▶ [Text excerpt]
================
Tandem Reactions in Organic Chemistry

An ideal chemical reaction is efficient, selective and “atom-economical”, meaning that the participating atoms end up in the resulting product(s) to the highest possible degree. By replacing multistep procedures with one-pot catalytic systems, a high degree of selectivity and efficiency can be obtained. Compared to traditional methods, which often generate side products such as salts, catalysts may activate otherwise inaccessible functionalities, thus leading to more efficient and atom-economical reactions. The thesis presents new such catalytic reactions in organic chemistry.

Tandem reactions are consecutive chemical transformations combined into one synthetic operation. The idea is to achieve a cooperative catalytic system. When subjecting an appropriate substrate to the system, the capability of two catalysts can be exploited in an efficient manner, resulting in remarkable transformations. Optimization of reagent compatibility is often required in order to succeed.

In the project a tandem isomerization/cyclisation reaction sequence initiated by a dual transition metal/Brønsted acid catalytic system has been developed. The methodology was applied on allylic ethers and amides where the transition metal catalyst initiates olefin migration to the corresponding enol ether or enamide. Subsequent Brønsted acid catalyzed tautomerisation results in oxocarbenium and N-acyliminium ions, which are trapped by tethered nucleophiles. Cyclic acetals, tetrahydro- β-carbolines and tetrahydroisoquinolines have been synthesized through this tandem reaction with yields ranging from 13 to 95 %.
================
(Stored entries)
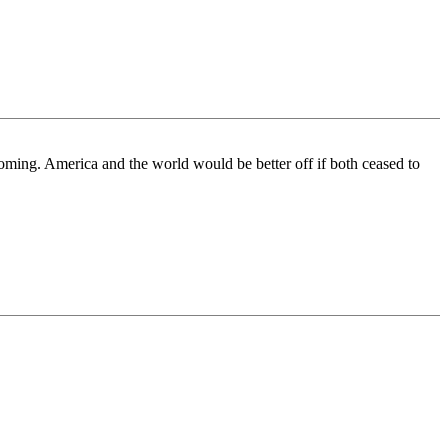
coming. America and the world would be better off if both ceased to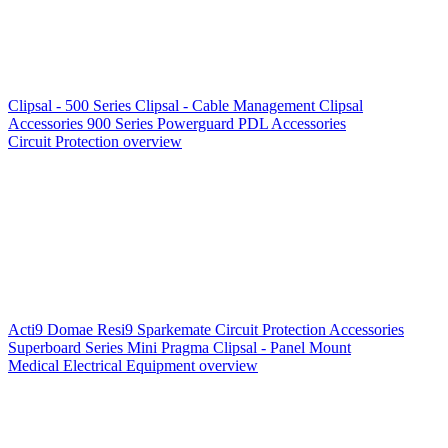
Clipsal - 500 Series
Clipsal - Cable Management
Clipsal
Accessories
900 Series
Powerguard
PDL Accessories
Circuit Protection overview
Acti9
Domae
Resi9
Sparkemate
Circuit Protection Accessories
Superboard Series
Mini Pragma
Clipsal - Panel Mount
Medical Electrical Equipment overview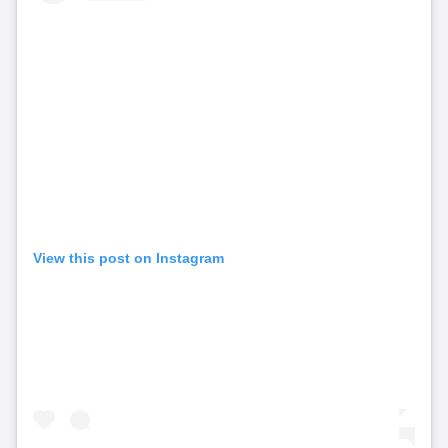
View this post on Instagram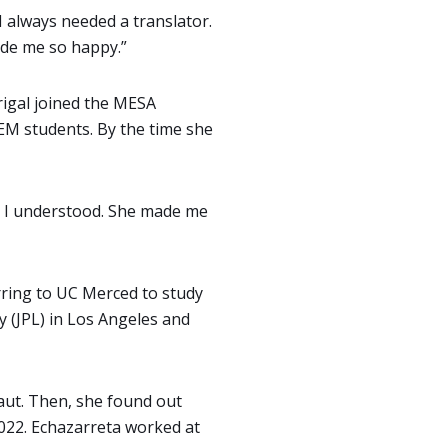
 I always needed a translator.
made me so happy.”
rigal joined the MESA
EM students. By the time she
il I understood. She made me
rring to UC Merced to study
y (JPL) in Los Angeles and
aut. Then, she found out
2022. Echazarreta worked at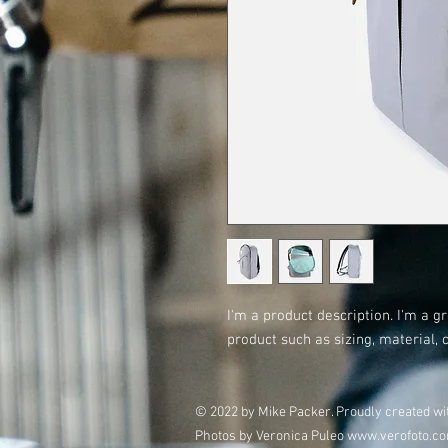
I'm a product description. I'm a g
product such as sizing, material, 
© 2022 by Mike Packer. Proudly created w
Photos by Veronica Puleo
www.verofoto.c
================
▶ [Problem statement]
Resume the text on tandem reactions in organic chemistry, picking up after its final sentence. The entries shown here were taken from a separate source.

▶ [Result of the task]
Further, investigations were made into possible generation of iminium ions via a transition metal catalyzed photoredox reaction and also into possible synthesis of BINOL-peptide phosphoric acids.

Finally, a number of enantiomerically enriched tetrahydrocarbazoles have been synthesized via a novel Friedel-Crafts-type cyclisation/ substitution reaction sequence. 4-(Indol-3-yl) butanal can undergo a 6-exo-trig cyclisation to form 2,3,4,9-tetrahydrocarbazol-1-ol. Under acidic conditions, the hydroxyl group can be substituted by an external indole nucleophile via a benzyl stabilized carbocation. The stereoselectivity of the reaction is dictated by a chiral phosphoric acid and enhanced by the presence of a bulky auxiliary attached to the nucleophile. The tetrahydrocarbazoles were isolated in 33-70 % yield and 18 to 97 % ee.